Jun 26, 2009

OMA's Rotating Pavilion - Prada Transformer


The 20-metre high Prada Transformer is located adjacent to the 16th Century Gyeonghui Palace in the centre of Seoul. The pavilion consists of four basic geometric shapes – a circle, a cross, a hexagon, a rectangle – leaning together and wrapped in a translucent membrane. Each shape is a potential floor plan designed to be ideal for the cultural programming unfolding over the next three months: a fashion exhibition, a film festival, an art exhibition, and finally a Prada fashion show. Walls will become floors and floors will become walls as the pavilion is flipped over by three cranes after each event to accommodate the next.
Rem Koolhaas explained the idea behind the Prada Transformer: “Rather than having one average condition, we conceived a pavilion that, by simply rotating it, acquires a different character and accommodates different needs.” Koolhaas added: “The project is exciting to us because it is the first hybrid between Prada fashion and the Prada Foundation.”
(to find out more..)

A typical example of Koolhaas' placeless architecture, it choses to be indifferent to the surrounding and creating an interesting juxtaposition of two cultures and time. Even though appearing hostile, the pavilion is the result of an encounter between two icons (Gyeonghui Palace & Prada) from different time and origins that had never quite come together, which further exemplifies each other's identity and statement of its own.
Why bother its hostility since Prada's only going to stay until its job is finished?
Modern, functional, innovative and being temporal is the context.

Another commendable aspect of this well-conceived pavilion is its transformability.
Rather than a typical exhibition typology that requires individual covered spaces for each programs, Prada Transformer is like a folded-up plan.
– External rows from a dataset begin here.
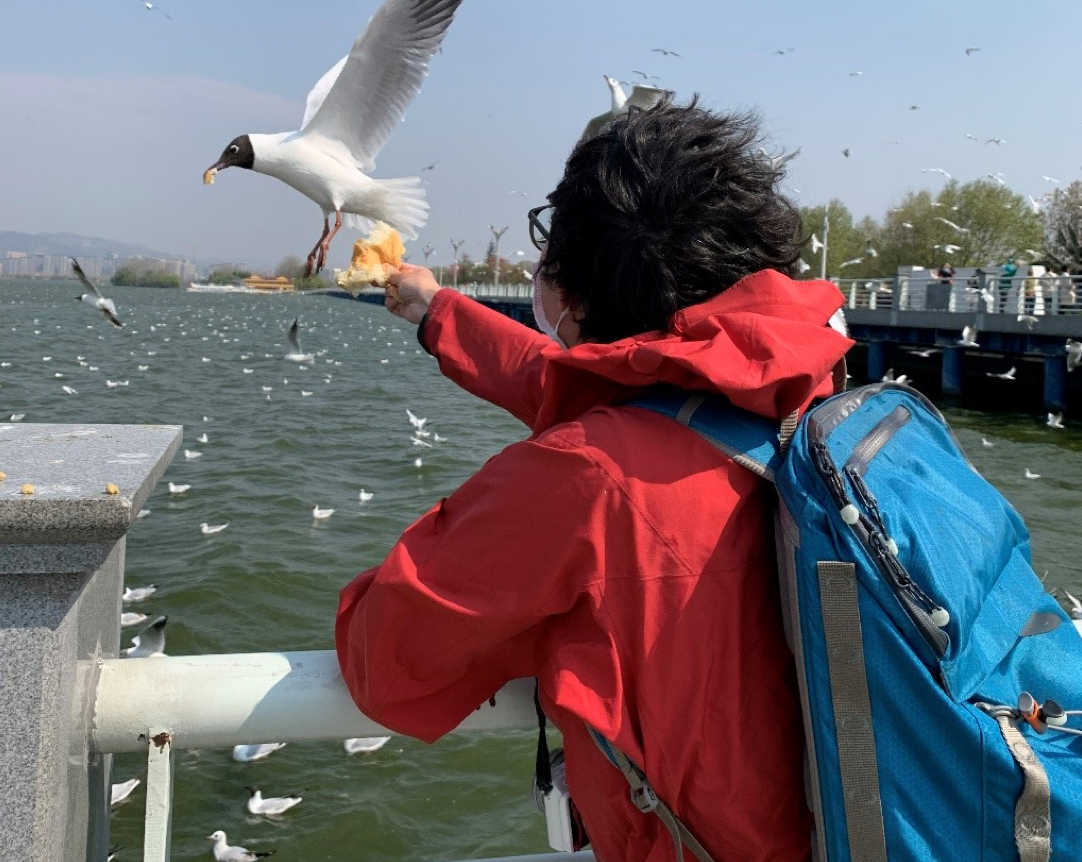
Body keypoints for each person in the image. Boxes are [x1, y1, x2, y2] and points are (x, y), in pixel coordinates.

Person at [335, 99, 853, 862]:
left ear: (573, 285)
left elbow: (385, 662)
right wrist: (436, 309)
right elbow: (617, 391)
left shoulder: (585, 478)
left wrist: (540, 602)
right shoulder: (815, 396)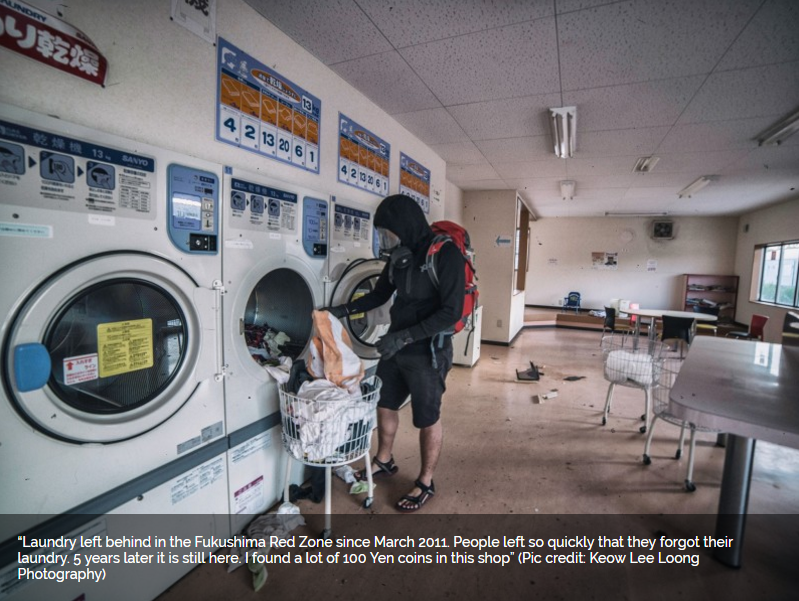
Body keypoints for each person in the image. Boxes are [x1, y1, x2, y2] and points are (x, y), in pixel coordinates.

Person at [326, 194, 464, 512]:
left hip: (428, 349)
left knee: (427, 417)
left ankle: (425, 481)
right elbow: (378, 296)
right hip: (396, 345)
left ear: (405, 225)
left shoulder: (446, 254)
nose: (385, 240)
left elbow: (451, 313)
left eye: (387, 232)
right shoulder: (398, 257)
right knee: (385, 404)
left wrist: (404, 337)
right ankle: (384, 460)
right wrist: (341, 309)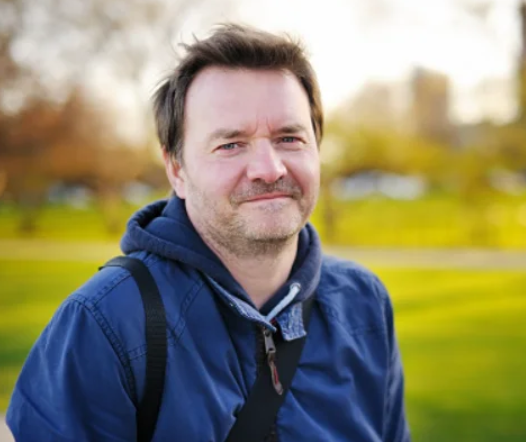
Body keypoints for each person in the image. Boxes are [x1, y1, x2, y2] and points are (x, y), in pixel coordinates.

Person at [7, 24, 410, 441]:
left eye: (289, 138)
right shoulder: (105, 322)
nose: (269, 169)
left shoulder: (364, 303)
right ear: (176, 170)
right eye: (230, 145)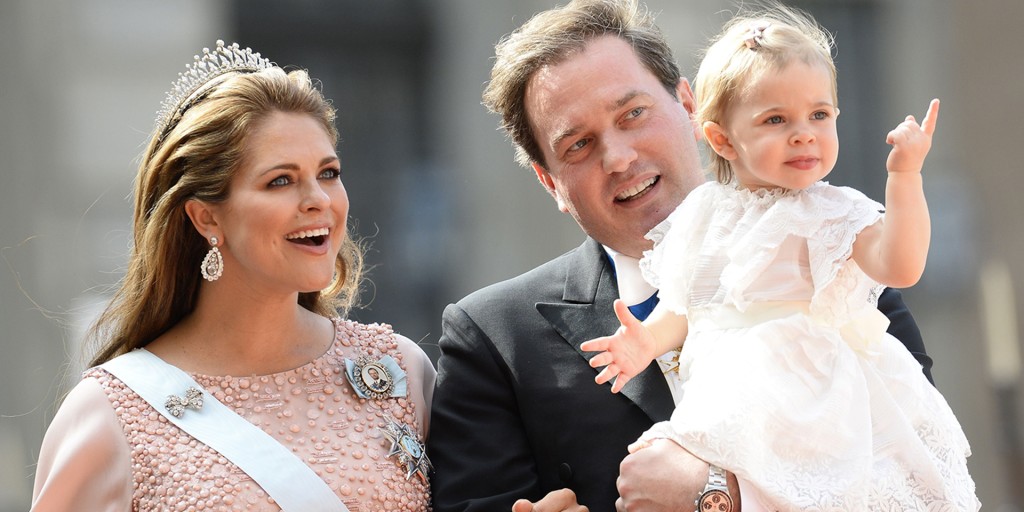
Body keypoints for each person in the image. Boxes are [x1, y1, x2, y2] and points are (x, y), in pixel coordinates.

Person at [427, 1, 934, 511]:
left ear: (689, 106)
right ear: (548, 181)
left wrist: (721, 498)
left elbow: (913, 474)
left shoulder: (828, 261)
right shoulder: (495, 338)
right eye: (579, 144)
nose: (619, 158)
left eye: (634, 114)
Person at [579, 5, 978, 510]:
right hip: (731, 389)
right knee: (681, 465)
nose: (803, 133)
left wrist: (904, 179)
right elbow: (688, 304)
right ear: (722, 138)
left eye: (819, 115)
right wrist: (644, 342)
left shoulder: (833, 211)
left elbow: (900, 265)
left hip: (814, 396)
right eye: (776, 119)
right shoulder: (704, 211)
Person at [31, 41, 434, 511]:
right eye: (280, 180)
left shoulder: (401, 373)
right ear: (206, 218)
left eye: (328, 173)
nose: (319, 200)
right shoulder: (110, 415)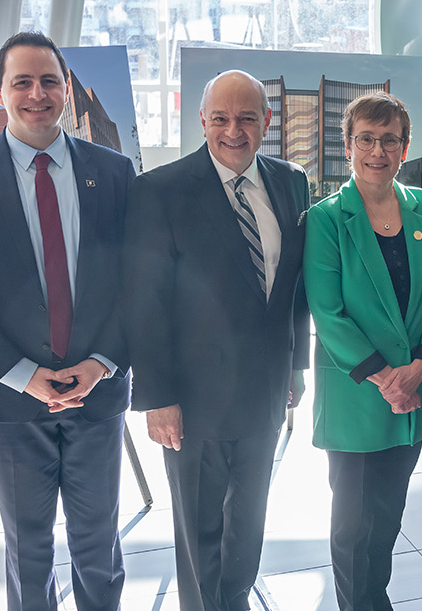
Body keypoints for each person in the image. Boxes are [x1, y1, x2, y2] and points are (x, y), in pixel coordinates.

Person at [0, 32, 136, 611]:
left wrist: (100, 363)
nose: (37, 93)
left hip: (98, 389)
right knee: (29, 547)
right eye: (22, 81)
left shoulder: (115, 172)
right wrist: (24, 374)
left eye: (49, 81)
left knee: (99, 543)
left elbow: (135, 284)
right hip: (9, 397)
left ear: (67, 89)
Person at [122, 69, 311, 611]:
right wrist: (157, 398)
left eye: (247, 118)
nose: (234, 130)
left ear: (267, 122)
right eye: (221, 119)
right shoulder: (159, 190)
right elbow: (144, 304)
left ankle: (235, 600)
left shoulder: (290, 181)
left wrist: (297, 368)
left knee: (248, 526)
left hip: (266, 391)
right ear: (202, 121)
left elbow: (295, 288)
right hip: (193, 399)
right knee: (202, 532)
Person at [302, 91, 422, 611]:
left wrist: (418, 368)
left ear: (405, 146)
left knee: (388, 515)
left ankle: (375, 600)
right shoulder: (326, 219)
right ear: (347, 146)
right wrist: (388, 379)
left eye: (389, 140)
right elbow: (328, 313)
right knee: (352, 525)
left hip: (414, 391)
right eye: (365, 139)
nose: (377, 150)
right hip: (359, 396)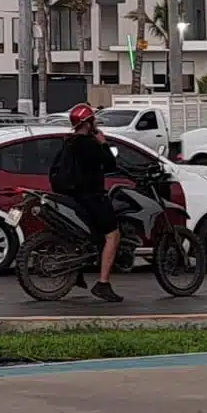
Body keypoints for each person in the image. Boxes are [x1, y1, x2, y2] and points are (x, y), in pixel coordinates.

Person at [48, 104, 123, 303]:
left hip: (74, 198)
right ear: (88, 123)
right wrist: (103, 142)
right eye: (93, 120)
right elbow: (110, 164)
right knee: (113, 235)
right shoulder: (90, 144)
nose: (95, 124)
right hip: (92, 197)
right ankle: (103, 283)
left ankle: (78, 272)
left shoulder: (69, 142)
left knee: (90, 235)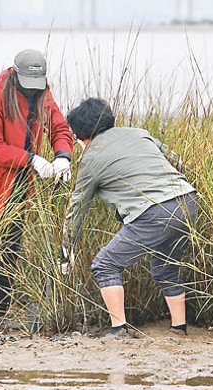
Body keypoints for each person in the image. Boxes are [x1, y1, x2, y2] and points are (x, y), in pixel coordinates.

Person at [0, 49, 74, 327]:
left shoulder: (43, 95)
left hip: (20, 187)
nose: (33, 90)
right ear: (15, 74)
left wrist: (62, 157)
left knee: (10, 251)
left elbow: (60, 128)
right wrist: (32, 159)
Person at [62, 97, 198, 337]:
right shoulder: (138, 133)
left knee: (105, 264)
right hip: (187, 201)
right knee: (166, 267)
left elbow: (77, 208)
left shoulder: (90, 159)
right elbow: (177, 161)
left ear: (81, 134)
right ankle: (179, 329)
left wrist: (66, 249)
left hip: (153, 213)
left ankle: (119, 330)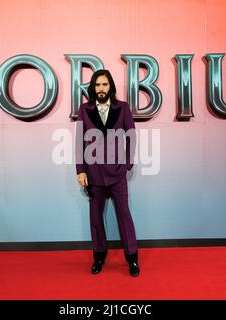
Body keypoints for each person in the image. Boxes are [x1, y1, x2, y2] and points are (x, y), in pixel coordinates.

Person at [75, 69, 139, 277]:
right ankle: (99, 256)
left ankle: (132, 258)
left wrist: (127, 164)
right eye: (97, 85)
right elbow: (78, 141)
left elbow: (131, 136)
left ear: (110, 86)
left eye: (104, 84)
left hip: (117, 173)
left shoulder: (123, 108)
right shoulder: (84, 109)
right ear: (93, 88)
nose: (101, 88)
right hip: (93, 175)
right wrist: (80, 170)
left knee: (124, 216)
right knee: (95, 218)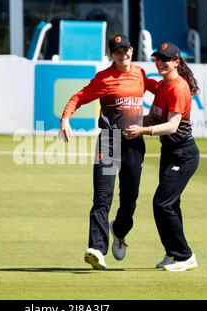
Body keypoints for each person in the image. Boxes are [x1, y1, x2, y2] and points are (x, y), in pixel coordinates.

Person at [59, 35, 157, 270]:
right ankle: (97, 249)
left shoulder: (140, 74)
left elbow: (161, 89)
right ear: (110, 55)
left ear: (132, 51)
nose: (123, 54)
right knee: (102, 198)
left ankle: (119, 231)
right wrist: (65, 119)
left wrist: (179, 86)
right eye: (118, 51)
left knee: (130, 200)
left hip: (135, 142)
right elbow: (78, 97)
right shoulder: (103, 79)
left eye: (126, 50)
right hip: (109, 140)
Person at [124, 42, 200, 272]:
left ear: (177, 62)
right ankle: (173, 253)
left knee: (162, 204)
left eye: (165, 59)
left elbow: (172, 126)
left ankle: (185, 256)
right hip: (170, 152)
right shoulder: (163, 86)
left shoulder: (178, 87)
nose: (160, 63)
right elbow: (153, 117)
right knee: (170, 205)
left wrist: (142, 131)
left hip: (183, 154)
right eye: (158, 59)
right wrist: (127, 124)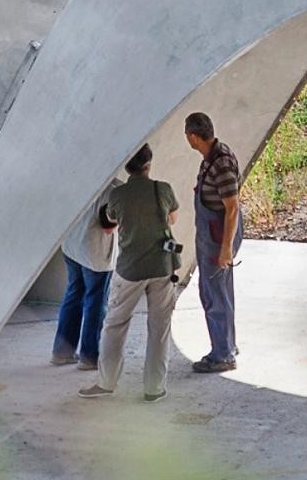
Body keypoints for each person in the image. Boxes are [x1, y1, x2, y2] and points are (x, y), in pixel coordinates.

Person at [79, 144, 182, 403]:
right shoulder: (163, 189)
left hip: (130, 269)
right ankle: (154, 388)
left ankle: (106, 382)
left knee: (115, 325)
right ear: (149, 164)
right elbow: (173, 219)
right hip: (162, 266)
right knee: (159, 329)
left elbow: (110, 222)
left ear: (127, 166)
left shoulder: (118, 195)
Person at [184, 111, 242, 372]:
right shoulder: (211, 157)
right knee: (220, 291)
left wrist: (226, 249)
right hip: (213, 234)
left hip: (218, 237)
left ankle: (222, 355)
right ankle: (227, 344)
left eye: (188, 136)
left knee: (213, 294)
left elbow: (232, 208)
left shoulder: (221, 163)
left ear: (194, 137)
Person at [50, 173, 122, 370]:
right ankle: (89, 356)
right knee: (96, 304)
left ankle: (61, 352)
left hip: (72, 247)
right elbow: (108, 228)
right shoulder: (115, 190)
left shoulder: (78, 176)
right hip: (95, 254)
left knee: (73, 295)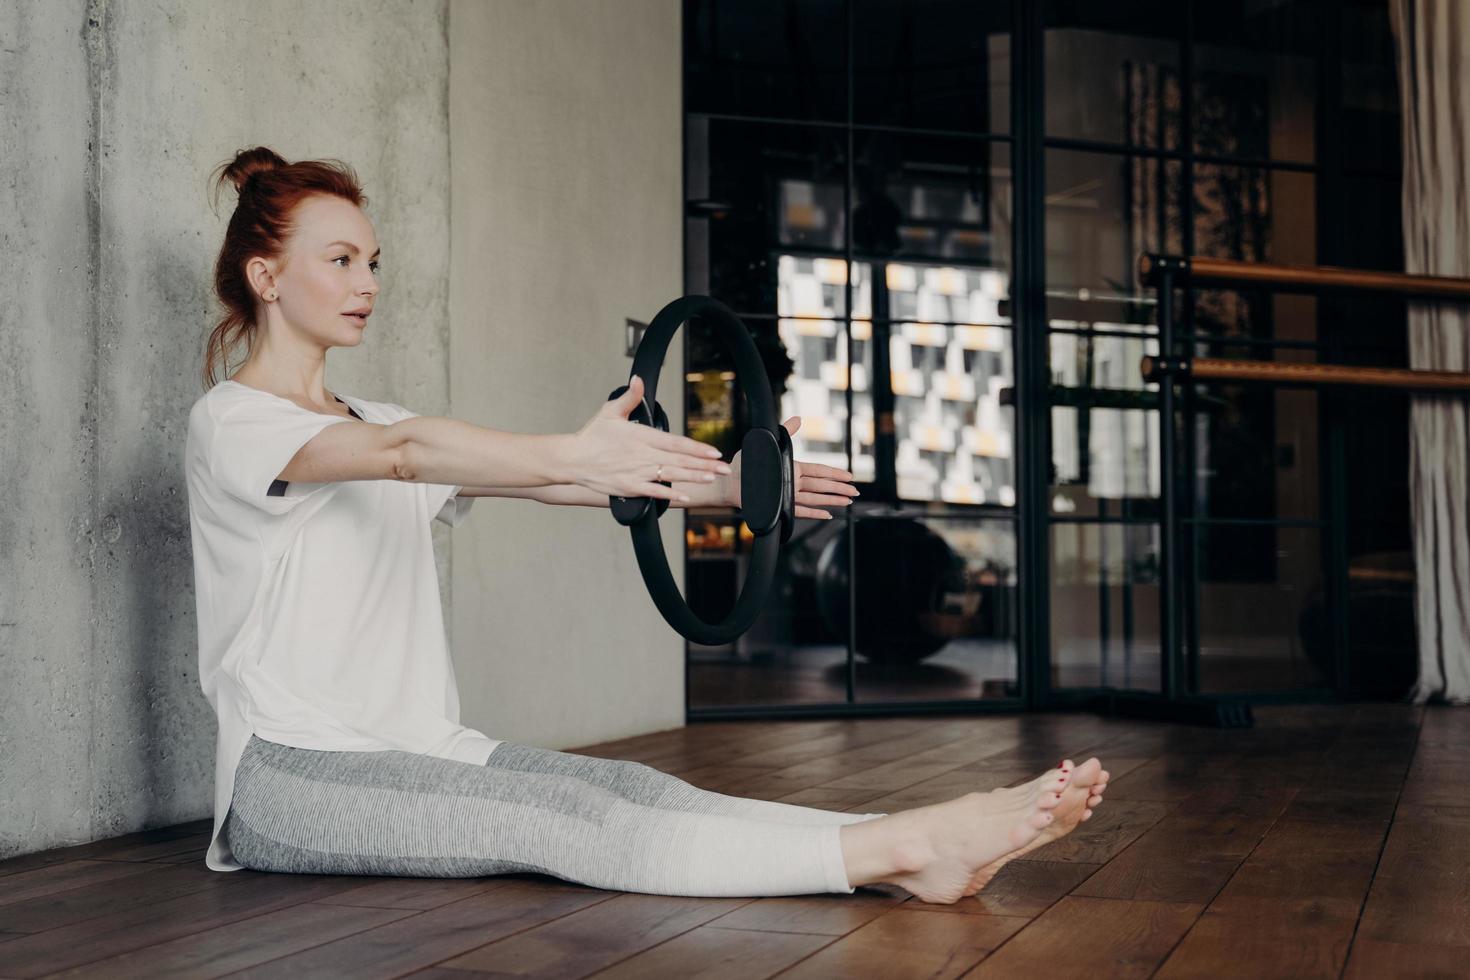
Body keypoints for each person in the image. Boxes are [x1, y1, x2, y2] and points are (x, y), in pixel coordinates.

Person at [183, 146, 1109, 905]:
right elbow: (409, 456)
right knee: (562, 826)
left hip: (422, 745)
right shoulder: (235, 423)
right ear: (266, 275)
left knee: (628, 787)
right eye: (339, 260)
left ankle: (914, 855)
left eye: (373, 261)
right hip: (294, 778)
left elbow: (553, 486)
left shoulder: (376, 415)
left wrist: (717, 488)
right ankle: (906, 845)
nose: (367, 282)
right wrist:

A single huge space where internal surfaces - the floor, walls & ceiling - all act as floor spaces for different programs.
This innovation quite successfully reduces the size and footprint of the structure, making it 'lighter' in many senses; While the down side is that the programs can't operate simultaneously.

What more to say about the interior space?
The honesty of materials and structures, the togetherness between rigid geometries and softness of fabric & daylighting is pretty obvious.
It is unquestionably that the idea behind this design is simply, and strongly expressed through the actual pavilion created, actually, much better than the 3d visualizations published earlier.